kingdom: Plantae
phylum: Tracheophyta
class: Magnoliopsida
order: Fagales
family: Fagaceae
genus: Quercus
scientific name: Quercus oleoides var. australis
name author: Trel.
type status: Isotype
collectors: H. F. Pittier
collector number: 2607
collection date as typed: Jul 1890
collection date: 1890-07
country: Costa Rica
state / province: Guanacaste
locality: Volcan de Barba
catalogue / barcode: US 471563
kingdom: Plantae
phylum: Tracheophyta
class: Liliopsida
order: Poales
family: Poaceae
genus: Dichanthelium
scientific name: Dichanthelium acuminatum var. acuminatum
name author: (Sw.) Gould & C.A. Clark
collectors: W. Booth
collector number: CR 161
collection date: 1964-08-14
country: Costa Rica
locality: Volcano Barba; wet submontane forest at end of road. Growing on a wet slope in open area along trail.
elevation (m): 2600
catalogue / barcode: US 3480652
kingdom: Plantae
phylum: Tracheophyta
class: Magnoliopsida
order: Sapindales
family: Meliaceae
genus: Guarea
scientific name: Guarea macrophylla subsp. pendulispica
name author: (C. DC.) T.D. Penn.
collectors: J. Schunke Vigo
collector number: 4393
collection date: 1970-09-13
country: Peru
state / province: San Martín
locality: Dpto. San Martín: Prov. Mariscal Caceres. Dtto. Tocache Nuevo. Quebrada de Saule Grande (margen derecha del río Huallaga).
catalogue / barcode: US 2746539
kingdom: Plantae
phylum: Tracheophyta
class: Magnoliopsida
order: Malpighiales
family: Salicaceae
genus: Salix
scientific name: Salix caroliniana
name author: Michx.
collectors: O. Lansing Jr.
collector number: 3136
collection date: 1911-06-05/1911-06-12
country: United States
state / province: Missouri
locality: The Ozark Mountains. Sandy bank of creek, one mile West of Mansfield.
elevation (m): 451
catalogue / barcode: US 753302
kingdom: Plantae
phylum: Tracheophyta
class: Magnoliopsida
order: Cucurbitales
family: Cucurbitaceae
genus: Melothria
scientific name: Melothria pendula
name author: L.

○ ○ ○ ○

(Exercise) Amend all of the data above so that each occurrence of "collectors" reads "collected by", leaving every other word untouched.

(Solution to the problem)
kingdom: Plantae
phylum: Tracheophyta
class: Magnoliopsida
order: Fagales
family: Fagaceae
genus: Quercus
scientific name: Quercus oleoides var. australis
name author: Trel.
type status: Isotype
collected by: H. F. Pittier
collector number: 2607
collection date as typed: Jul 1890
collection date: 1890-07
country: Costa Rica
state / province: Guanacaste
locality: Volcan de Barba
catalogue / barcode: US 471563
kingdom: Plantae
phylum: Tracheophyta
class: Liliopsida
order: Poales
family: Poaceae
genus: Dichanthelium
scientific name: Dichanthelium acuminatum var. acuminatum
name author: (Sw.) Gould & C.A. Clark
collected by: W. Booth
collector number: CR 161
collection date: 1964-08-14
country: Costa Rica
locality: Volcano Barba; wet submontane forest at end of road. Growing on a wet slope in open area along trail.
elevation (m): 2600
catalogue / barcode: US 3480652
kingdom: Plantae
phylum: Tracheophyta
class: Magnoliopsida
order: Sapindales
family: Meliaceae
genus: Guarea
scientific name: Guarea macrophylla subsp. pendulispica
name author: (C. DC.) T.D. Penn.
collected by: J. Schunke Vigo
collector number: 4393
collection date: 1970-09-13
country: Peru
state / province: San Martín
locality: Dpto. San Martín: Prov. Mariscal Caceres. Dtto. Tocache Nuevo. Quebrada de Saule Grande (margen derecha del río Huallaga).
catalogue / barcode: US 2746539
kingdom: Plantae
phylum: Tracheophyta
class: Magnoliopsida
order: Malpighiales
family: Salicaceae
genus: Salix
scientific name: Salix caroliniana
name author: Michx.
collected by: O. Lansing Jr.
collector number: 3136
collection date: 1911-06-05/1911-06-12
country: United States
state / province: Missouri
locality: The Ozark Mountains. Sandy bank of creek, one mile West of Mansfield.
elevation (m): 451
catalogue / barcode: US 753302
kingdom: Plantae
phylum: Tracheophyta
class: Magnoliopsida
order: Cucurbitales
family: Cucurbitaceae
genus: Melothria
scientific name: Melothria pendula
name author: L.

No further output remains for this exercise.